Thursday, September 20, 2012

Not Enough

“You might actually win that trip,” Jay said to me last night after looking at the list of twenty names. Twenty Compassion International children, sponsored through Blogging from the Boonies this month. I just marveled, thinking of each of those children and the generous sponsors who stepped up to say yes.

Truth is, I haven’t really allowed myself to think too much about how I might truly be in the running to win that trip with the Compassion Bloggers in 2013. As with all of my daydreams about traveling, I keep the idea at arm’s length, worried to set myself up for disappointment.

Last night, after the discussion with my husband, my thoughts started swirling once I imagined what it would be like to actually go on a Compassion Bloggers trip.

It wasn’t long before a string of panicked thoughts poured over me.

Your blog isn’t good enough.

You really aren’t a gifted writer.

There’s no way you could come back from a day on the streets of poverty and create a creative, compelling and coherent post that evening.

You are too young in your faith and aren’t really as well versed in the Bible as you should be.

You’re really not very fashionable either. You don’t want thousands of readers to see you in frumpy mom clothes.

The trip would break you. You would never be the same again.

Don’t you remember how socially awkward you are?

You are not enough.

You’re not.

In my anxiety, I wondered why I even wanted to go on that trip in the first place. What was I thinking?

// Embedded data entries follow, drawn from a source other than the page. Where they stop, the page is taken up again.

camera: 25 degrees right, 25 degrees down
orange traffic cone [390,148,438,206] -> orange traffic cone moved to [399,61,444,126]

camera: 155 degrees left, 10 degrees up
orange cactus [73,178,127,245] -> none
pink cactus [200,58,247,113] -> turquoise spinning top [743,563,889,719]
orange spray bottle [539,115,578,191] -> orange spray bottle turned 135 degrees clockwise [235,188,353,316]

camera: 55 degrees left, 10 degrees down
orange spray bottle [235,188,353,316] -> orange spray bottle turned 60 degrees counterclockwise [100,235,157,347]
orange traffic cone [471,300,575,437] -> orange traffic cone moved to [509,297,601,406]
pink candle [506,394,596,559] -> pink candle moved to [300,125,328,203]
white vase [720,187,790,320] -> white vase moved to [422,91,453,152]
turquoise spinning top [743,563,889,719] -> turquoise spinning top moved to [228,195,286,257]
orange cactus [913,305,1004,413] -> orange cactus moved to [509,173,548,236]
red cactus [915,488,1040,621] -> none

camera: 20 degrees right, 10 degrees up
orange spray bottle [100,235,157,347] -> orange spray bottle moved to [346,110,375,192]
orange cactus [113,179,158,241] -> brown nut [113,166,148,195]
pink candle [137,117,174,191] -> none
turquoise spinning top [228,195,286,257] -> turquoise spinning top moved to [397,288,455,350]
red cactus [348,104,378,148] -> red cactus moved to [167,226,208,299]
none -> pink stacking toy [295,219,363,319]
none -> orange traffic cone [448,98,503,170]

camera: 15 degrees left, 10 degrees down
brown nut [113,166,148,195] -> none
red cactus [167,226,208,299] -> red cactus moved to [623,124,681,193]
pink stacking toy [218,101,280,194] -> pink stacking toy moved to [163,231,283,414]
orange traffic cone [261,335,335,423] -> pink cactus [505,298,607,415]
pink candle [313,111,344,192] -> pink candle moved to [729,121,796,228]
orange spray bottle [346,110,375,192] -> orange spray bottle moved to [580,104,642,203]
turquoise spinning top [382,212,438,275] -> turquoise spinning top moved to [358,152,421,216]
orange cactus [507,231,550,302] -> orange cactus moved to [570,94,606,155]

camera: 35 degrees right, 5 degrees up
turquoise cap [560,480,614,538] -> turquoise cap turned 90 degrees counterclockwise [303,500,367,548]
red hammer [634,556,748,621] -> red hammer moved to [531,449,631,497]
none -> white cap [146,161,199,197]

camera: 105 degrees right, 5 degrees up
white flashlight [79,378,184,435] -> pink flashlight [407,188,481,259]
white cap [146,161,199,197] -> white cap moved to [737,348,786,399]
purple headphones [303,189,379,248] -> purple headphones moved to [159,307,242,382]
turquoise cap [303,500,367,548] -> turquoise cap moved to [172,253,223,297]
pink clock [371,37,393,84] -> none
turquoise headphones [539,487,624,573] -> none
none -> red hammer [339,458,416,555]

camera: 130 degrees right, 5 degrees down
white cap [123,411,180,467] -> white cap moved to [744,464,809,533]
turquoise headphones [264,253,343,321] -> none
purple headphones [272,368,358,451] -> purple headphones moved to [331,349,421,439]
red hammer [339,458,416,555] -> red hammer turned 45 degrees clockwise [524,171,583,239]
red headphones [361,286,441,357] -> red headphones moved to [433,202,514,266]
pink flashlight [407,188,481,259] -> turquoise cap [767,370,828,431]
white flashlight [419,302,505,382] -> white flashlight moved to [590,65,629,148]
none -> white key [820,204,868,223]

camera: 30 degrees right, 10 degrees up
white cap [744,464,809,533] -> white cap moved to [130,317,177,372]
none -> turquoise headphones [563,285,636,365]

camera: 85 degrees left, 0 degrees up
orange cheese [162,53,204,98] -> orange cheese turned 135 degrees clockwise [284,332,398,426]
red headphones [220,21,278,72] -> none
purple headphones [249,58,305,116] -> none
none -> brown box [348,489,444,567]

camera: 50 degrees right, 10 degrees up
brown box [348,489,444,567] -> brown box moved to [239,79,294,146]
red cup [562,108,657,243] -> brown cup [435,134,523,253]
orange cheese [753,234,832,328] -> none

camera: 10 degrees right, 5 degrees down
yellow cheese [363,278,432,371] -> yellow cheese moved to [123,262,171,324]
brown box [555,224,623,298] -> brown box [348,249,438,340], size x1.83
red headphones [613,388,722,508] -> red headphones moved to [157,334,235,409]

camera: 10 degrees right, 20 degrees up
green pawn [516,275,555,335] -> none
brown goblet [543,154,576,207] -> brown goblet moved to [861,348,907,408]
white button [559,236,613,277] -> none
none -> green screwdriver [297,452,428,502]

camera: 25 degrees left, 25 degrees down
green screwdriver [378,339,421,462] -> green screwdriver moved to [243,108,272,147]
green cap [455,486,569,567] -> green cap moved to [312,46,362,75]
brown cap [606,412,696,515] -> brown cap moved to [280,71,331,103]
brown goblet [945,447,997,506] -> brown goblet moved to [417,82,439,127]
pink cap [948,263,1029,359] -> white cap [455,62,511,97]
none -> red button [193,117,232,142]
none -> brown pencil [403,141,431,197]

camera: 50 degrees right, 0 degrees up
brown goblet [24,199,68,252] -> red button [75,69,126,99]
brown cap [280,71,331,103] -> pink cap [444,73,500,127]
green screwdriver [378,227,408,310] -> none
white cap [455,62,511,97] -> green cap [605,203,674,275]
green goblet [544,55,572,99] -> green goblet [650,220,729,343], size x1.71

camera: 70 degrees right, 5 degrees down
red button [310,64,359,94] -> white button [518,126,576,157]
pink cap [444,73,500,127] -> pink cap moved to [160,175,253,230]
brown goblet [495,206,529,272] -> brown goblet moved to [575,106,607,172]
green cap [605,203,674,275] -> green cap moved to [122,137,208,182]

Panic is no stranger to me and I have learned that in those times I need to draw close to the One who gives me strength.  I know there is an enemy who would like to discourage me.

But, the reality is that, alone, I am not enough.

Daily, I fall short of the glory of God. Daily, I need to seek Him.

His Word ministers to my worried heart.

Be anxious for nothing, but in everything by prayer and supplication with thanksgiving let your requests be made known to God. And the peace of God, which surpasses all comprehension, shall guard your hearts and your minds in Christ Jesus. Finally, brethren, whatever is true, whatever is honorable, whatever is right, whatever is pure, whatever is lovely, whatever is of good repute, if there is any excellence and if anything worthy of praise, let your mind dwell on these things.              Philippians 4:6-8

For now, I will look to God for the peace that can found with Him. I’ll focus on the blessing of more children being sponsored through Compassion International and rest on the comfort that God is in control.